> INSTRUCCIÓN DE TRABAJO: Copia sin ningún cambio el tramo del pasaje proporcionado que va desde "En el curso" hasta "nacionales e internacionales.".

> PASAJE PROPORCIONADO:
▼
Si me alegro de esta contribución y me complazco con ustedes es también en consideración al noble servicio que pueden ofrecer a la humanidad, ya sea profundizando en el conocimiento de ese fenómeno tan actual, la indiferencia en el mundo globalizado y sus formas extremas, ya sea en las soluciones frente a este reto, tratando de mejorar las condiciones de vida de los más necesitados entre nuestros hermanos y hermanas. Siguiendo a Cristo, la Iglesia está llamada a comprometerse. O sea, no cabe el adagio de la Ilustración, según el cual la Iglesia no debe meterse en política, la Iglesia debe meterse en la gran política porque —cito a Pablo VI— “la política es una de las formas más altas del amor, de la caridad”. Y la Iglesia también está llamada a ser fiel con las personas, aun más cuando se consideran las situaciones donde se tocan las llagas y el sufrimiento dramático, y en las cuales están implicados los valores, la ética, las ciencias sociales y la fe; situaciones en las cuales el testimonio de ustedes como personas y humanistas, unido a la competencia social propia, es particularmente apreciado.

En el curso de estos últimos años no han faltado importantes actividades de la Pontificia Academia de las Ciencias Sociales bajo el vigoroso impulso de su Presidenta, del Canciller y de algunos colaboradores externos de notorio prestigio, a quienes agradezco de corazón. Actividades en defensa de la dignidad y libertad de los hombres y mujeres de hoy y, en particular, para erradicar la trata y el tráfico de personas y las nuevas formas de esclavitud tales como el trabajo forzado, la prostitución, el tráfico de órganos, el comercio de la droga, la criminalidad organizada. Como dijo mi predecesor Benedicto XVI, y lo he afirmado yo mismo en varias ocasiones, éstos son verdaderos crímenes de lesa humanidad que deben ser reconocidos como tales por todos los líderes religiosos, políticos y sociales, y plasmados en las leyes nacionales e internacionales.

El encuentro con los líderes religiosos de las principales religiones que hoy influyen en el mundo global, el 2 de diciembre del 2014, así como la cumbre de los intendentes y alcaldes de las ciudades más importantes del mundo, el 21 de julio del 2015, han manifestado la voluntad de esta Institución en perseguir la erradicación de las nuevas formas de esclavitud. Conservo un particular recuerdo de estos dos encuentros, como también de los significativos seminarios de los jóvenes, todos debidos a la iniciativa de la Academia. Alguno puede pensar que la Academia debe moverse más bien en un ámbito de ciencias puras, de consideraciones más teóricas. Esto responde ciertamente a una concepción ilustrada de lo que debe ser una Academia. Una Academia ha de tener raíces, y raíces en lo concreto, porque sino corre el riesgo de fomentar una reflexión líquida que se vaporiza y no llega a nada. Este divorcio entre la idea y la realidad es evidentemente un fenómeno cultural pasado, más bien de la Ilustración, pero que todavía tiene su incidencia.
▲
> DATOS DISPONIBLES:
▼
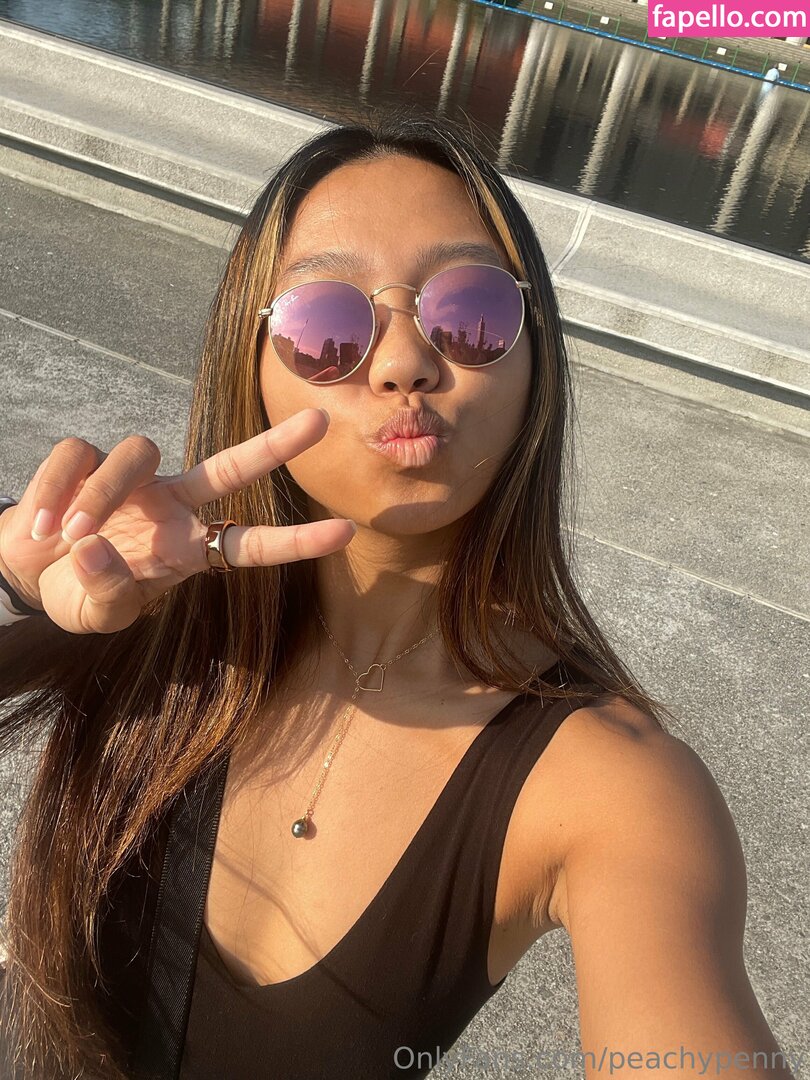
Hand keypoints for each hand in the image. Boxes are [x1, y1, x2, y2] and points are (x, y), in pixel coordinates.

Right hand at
▲
> RESPUESTA AL PROBLEMA:
En el curso de estos últimos años no han faltado importantes actividades de la Pontificia Academia de las Ciencias Sociales bajo el vigoroso impulso de su Presidenta, del Canciller y de algunos colaboradores externos de notorio prestigio, a quienes agradezco de corazón. Actividades en defensa de la dignidad y libertad de los hombres y mujeres de hoy y, en particular, para erradicar la trata y el tráfico de personas y las nuevas formas de esclavitud tales como el trabajo forzado, la prostitución, el tráfico de órganos, el comercio de la droga, la criminalidad organizada. Como dijo mi predecesor Benedicto XVI, y lo he afirmado yo mismo en varias ocasiones, éstos son verdaderos crímenes de lesa humanidad que deben ser reconocidos como tales por todos los líderes religiosos, políticos y sociales, y plasmados en las leyes nacionales e internacionales.